Eram eternos os degraus dourados que levavam ao topo da grande estrutura central de Xibalba. Eternos o suficiente para que toda vez que Iktan os subisse carregando seus semelhantes, parasse para refletir o acordo que havia feito há muito tempo. Lembrava-se perfeitamente de cada momento e instante que sua tribo sofreu nas mãos do deus-monstro. Quando se deitava para descansar, ao fechar os olhos podia ouvir o incessável ruído dos morcegos que tomaram o céu naquele período. Foram dias longos e escuros, o monstro recusava qualquer oferta de paz que lhe era proposta, por um momento deixaram de ter esperanças e foram observando as criaturas levarem um por um, sem deixar nenhuma gota de sangue sequer.
Iktan se recusava a deixar que sua tribo se esvaísse nas mãos de criaturas infernais, propôs então um acordo de servidão e sacrifício. As almas seriam entregues à ele em Xibalba e ele pouparia a extinção da tribo, levaria suas criaturas para o submundo e elas não mais reinariam na superfície. Servidão e sacrifício exigem fardos com pesos inexplicáveis, as oferendas não poderiam ser apenas membros da tribo, mas também de seu sangue e deveriam ser mortas por suas próprias mãos para que o sofrimento do jovem espertalhão fosse tão longo quanto seu juramento. O deus-monstro amaldiçoou o homem com a vida eterna e seus descendentes com a infertilidade, e todo ano o já não tão jovem, subia os degraus do templo da besta com alguém que um dia lhe fora parte da vida. Andava sob do ruído que lhe roubava os sonhos todas as noites, cruzava vez ou outra com mortalhas que não sabia se eram suas ou não.

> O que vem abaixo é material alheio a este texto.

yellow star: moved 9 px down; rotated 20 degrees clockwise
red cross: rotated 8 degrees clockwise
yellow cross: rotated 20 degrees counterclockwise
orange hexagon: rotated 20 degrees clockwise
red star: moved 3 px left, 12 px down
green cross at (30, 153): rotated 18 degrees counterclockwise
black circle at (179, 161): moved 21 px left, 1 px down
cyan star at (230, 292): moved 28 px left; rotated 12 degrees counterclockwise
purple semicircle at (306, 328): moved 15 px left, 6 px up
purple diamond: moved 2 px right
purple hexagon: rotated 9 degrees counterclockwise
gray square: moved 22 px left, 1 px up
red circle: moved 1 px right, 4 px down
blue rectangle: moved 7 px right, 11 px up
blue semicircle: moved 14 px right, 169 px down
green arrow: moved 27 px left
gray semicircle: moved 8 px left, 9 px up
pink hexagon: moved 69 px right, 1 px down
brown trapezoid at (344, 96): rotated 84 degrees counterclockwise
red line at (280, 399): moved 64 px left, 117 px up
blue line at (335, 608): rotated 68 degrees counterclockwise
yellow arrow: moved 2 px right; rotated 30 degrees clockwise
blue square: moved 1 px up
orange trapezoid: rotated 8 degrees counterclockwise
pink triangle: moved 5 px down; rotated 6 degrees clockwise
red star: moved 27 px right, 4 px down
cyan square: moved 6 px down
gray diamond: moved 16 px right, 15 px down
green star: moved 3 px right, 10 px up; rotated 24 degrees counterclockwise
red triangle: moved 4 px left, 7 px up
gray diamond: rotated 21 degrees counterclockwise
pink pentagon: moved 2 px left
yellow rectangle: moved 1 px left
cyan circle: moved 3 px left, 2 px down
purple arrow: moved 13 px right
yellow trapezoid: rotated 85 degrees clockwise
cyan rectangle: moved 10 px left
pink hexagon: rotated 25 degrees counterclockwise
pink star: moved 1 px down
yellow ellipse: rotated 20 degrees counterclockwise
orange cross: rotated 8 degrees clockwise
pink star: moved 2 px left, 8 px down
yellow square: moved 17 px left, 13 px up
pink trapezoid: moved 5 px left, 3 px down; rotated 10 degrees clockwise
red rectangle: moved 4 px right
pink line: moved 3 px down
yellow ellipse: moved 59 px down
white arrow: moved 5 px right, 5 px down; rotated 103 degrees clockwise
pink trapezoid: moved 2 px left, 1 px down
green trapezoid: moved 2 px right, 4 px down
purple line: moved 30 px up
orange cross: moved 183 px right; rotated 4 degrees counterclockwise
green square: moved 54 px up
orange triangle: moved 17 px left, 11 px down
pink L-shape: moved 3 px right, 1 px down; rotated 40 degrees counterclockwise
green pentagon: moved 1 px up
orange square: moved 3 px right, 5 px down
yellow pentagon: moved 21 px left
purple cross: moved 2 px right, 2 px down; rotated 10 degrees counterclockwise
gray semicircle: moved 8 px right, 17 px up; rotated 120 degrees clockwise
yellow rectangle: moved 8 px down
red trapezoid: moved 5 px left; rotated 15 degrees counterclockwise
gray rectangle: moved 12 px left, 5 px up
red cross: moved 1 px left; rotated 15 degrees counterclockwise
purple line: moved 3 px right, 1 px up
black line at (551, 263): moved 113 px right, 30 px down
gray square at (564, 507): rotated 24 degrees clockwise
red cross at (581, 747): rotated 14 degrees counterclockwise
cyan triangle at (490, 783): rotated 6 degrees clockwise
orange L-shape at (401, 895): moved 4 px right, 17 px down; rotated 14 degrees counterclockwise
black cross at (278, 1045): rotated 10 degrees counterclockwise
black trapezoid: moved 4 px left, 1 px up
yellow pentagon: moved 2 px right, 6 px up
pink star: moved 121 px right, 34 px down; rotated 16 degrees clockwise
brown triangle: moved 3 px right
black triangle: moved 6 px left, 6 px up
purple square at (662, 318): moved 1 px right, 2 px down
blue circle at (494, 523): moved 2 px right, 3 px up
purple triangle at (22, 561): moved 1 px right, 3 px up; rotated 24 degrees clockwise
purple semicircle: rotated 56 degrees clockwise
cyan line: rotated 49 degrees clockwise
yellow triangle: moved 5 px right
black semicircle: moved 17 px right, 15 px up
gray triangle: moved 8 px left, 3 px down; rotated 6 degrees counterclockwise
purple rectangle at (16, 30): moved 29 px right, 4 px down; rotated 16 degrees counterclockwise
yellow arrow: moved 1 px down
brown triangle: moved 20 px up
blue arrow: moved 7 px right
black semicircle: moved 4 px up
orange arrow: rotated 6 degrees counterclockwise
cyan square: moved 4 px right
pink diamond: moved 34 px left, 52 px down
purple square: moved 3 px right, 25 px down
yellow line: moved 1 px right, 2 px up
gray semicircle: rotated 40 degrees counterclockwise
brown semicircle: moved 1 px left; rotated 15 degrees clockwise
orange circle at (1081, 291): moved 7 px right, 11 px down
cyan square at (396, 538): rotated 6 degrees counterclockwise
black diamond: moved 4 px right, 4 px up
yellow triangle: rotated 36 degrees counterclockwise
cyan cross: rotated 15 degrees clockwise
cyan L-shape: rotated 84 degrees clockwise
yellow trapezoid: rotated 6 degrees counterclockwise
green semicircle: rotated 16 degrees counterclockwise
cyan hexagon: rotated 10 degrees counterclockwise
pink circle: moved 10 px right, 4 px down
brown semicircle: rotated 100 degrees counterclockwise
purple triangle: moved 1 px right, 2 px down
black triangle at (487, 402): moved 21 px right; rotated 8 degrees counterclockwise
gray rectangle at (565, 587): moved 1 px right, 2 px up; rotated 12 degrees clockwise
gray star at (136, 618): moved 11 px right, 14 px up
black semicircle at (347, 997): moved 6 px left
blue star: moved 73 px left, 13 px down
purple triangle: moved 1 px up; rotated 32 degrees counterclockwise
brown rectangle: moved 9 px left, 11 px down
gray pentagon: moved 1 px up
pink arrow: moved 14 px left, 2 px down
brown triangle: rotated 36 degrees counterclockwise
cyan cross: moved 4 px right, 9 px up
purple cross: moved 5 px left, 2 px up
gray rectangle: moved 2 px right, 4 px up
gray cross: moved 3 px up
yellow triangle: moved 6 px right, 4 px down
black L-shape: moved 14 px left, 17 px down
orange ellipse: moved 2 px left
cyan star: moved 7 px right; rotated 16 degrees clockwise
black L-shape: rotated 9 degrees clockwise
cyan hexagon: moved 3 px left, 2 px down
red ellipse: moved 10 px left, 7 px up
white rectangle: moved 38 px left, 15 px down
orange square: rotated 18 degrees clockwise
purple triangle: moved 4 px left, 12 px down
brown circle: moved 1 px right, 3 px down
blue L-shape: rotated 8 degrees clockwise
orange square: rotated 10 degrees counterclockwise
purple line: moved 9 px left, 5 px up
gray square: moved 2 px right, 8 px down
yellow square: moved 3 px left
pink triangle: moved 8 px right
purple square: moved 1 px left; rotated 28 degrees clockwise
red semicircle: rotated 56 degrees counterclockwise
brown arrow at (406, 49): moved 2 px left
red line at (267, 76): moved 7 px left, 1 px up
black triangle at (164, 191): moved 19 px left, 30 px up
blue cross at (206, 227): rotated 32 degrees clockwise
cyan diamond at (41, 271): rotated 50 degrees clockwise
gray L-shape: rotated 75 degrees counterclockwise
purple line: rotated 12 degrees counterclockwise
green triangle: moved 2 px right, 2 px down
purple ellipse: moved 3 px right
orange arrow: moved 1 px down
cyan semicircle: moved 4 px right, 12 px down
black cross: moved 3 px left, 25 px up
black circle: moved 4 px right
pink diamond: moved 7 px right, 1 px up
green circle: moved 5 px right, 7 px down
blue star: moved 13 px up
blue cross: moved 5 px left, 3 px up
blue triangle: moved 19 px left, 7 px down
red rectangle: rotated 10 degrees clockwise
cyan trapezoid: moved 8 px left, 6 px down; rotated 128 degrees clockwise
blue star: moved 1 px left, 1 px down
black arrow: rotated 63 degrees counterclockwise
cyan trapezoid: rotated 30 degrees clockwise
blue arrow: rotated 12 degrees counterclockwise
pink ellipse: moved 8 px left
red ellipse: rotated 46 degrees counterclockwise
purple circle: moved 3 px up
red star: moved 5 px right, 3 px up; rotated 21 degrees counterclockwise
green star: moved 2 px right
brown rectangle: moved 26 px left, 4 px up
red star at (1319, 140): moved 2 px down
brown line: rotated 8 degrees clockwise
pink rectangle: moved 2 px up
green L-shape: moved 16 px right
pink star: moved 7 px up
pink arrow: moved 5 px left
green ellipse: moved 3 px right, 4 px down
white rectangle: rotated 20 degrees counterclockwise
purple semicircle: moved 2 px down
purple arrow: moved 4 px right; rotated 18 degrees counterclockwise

Se olhasse para cima com esforço, podia ver relances das chamas das gigantes fogueiras que eram feitas nas noites de sacrifício e ouvir o som dos tambores que só paravam com o nascer do sol para terem a certeza de que a névoa de morcegos não mais voltaria.
O corpo que era carregado naquela noite era de seu último filho, seu último sacrifício. Ele não havia contado essa parte da história aos membros da aldeia que comemoravam mais um ano na luz, se sentia um traidor, mas havia sofrido tanto após incontáveis sacrifícios que já não lhe importava mais o que aconteceria dali em diante.
O deus-monstro estava sentado em seu trono de ossos, seu nome era Camatotz, a grande criatura com corpo de homem e asas e cabeça de morcego, governante da noite. Sorriu ao ver que no homem já não havia mais o corajoso e destemido guerreiro que sacrificaria tudo por seu povo, a imagem era deprimente, um velho cansado e amargo que havia perdido tudo, inclusive sua fé. Um prato cheio para o submundo e para seu exército.
“Já pagou caro demais e não me é mais útil.” disse a criatura. “Deixe que a água seja tingida de vermelho agora, Iktan.”
E então, quando um ponto laranja surgiu no céu, a tribo comemorou, agradecendo o nascer do sol. Os gritos eram tão altos que quase amenizaram o bater de asas e os ruídos dos morcegos que surgiram de dentro do grande círculo. O ar soprou quente como brasa quando Camatotz pousou no centro das grandes fogueiras e conduziu a névoa de suas criaturas envolta de todos ali presentes. Um por um, foram caindo com os olhos ainda abertos de espanto restando neles apenas o brilho de esperança de quem ansiava um grande ano de luz e em seu reflexo, as névoas da besta festejavam a chegada da tão esperada noite eterna.
Parte de sua jornada era aceitar que nem sempre a luz do horizonte traria coisas boas.